Nas composições líricas de Camões manifestam-se dois tipos de mulher: a mulher petrarquista e o ideal de Vénus. A primeira, de cariz exclusivamente espiritual, representa a mulher numa dimensão etérea, colocando-a numa idealização de qualidades psicológicas e, assim, num plano inacessível ao amado, estabelecendo-se uma relação de vassalo e suserano entre ambos (“Um mover d’ olhos brando e piadoso”). O ideal de Vénus, pelo contrário, surge como uma representação carnal da figura feminina, com contornos definidos e palpáveis e de profunda sensualidade (“Descalça vai pera a fonte/Lianor pela verdura”). Corresponde à exaltação da dimensão sensível e terrena do amor, permitindo ao homem libertar-se das convenções sociais em que vive, uma vez que surge associada não só à beleza como também à sedução.
Para além do antagonismo presente na caracterização da mulher em Camões, a sua poesia de cunho autobiográfico (“Erros meus, má fortuna, amor ardente”) inscreve a experiência pessoal do poeta (“Endechas a bárbara escrava”), que, através das suas vivências, tornam únicos os episódios de vida cantados. Para além do amor não correspondido e das peripécias que tenham resultado de um temperamento arrebatado, surge, assim, um sofrimento que domina a expressão lírica do poeta sempre vitimado por um destino omnipresente e inexorável. No soneto “Erros meus, má fortuna, amor ardente” o poeta atribui aos fados a grande causa da sua “perdição”.

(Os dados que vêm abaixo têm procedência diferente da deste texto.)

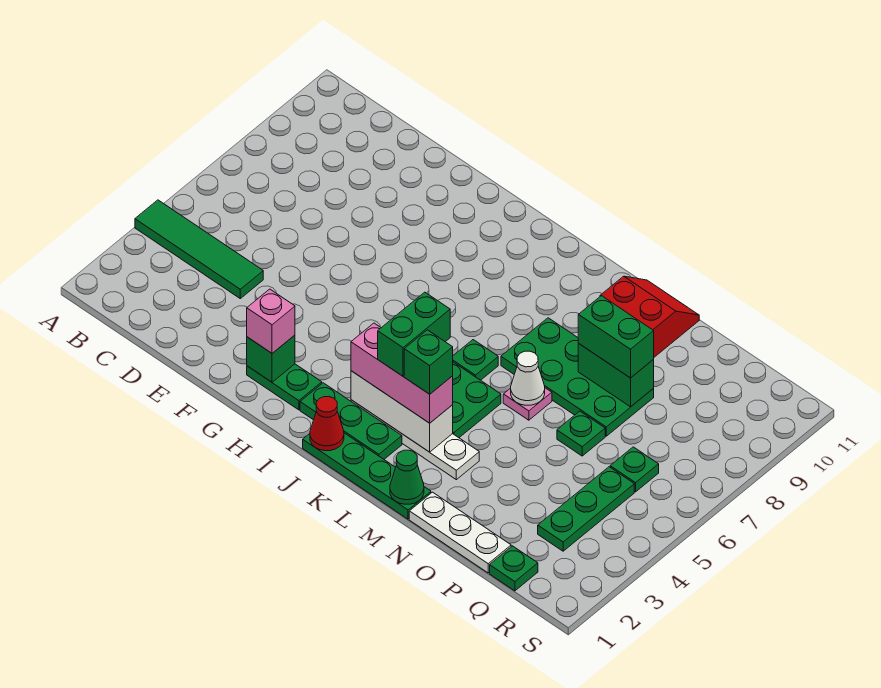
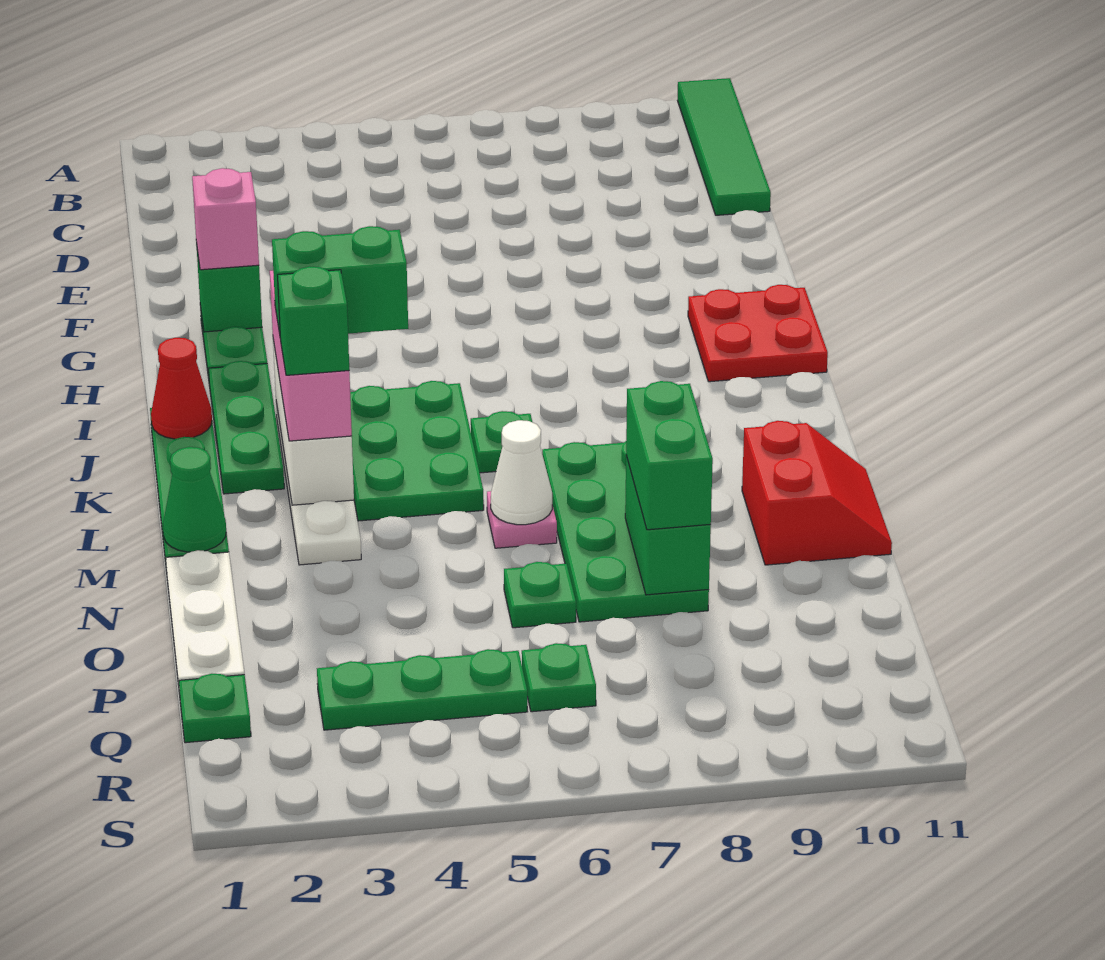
green 1x4 tile [135,200,263,298] -> green 1x4 tile moved to [678,78,771,215]
none -> red 2x2 plate [688,285,828,382]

Outro dos aspetos que distancia Camões da poesia do seu tempo é a presença quase constante do sentimento de revolta. À volta deste tema, o poeta manifesta a sua indignação pela sociedade em que se encontra encarcerado, sendo possível identificar a existência de um desespero humanista (“Esparsa sua ao desconcerto do mundo”) e que concorre para a construção de uma poesia mais pessoal e menos convencional. Estamos longe da contenção e do equilíbrio de algumas composições mais marcadas pelo otimismo e pela confiança renascentistas. Nas suas poesias mais marcadas pelo Maneirismo, Camões representa um cenário apocalíptico que marca o desespero e a revolta perante a sua vida e o mundo (“O dia em que eu nasci moura e pereça”).
Contemplação, experiência pessoal, revolta, são várias as razões que contribuem para a distinção da lírica camoniana, destacando-se principalmente a naturalidade, a simplicidade, a agilidade e o cunho pessoal singular que Camões deu à poesia do seu tempo e que torna a sua poesia única.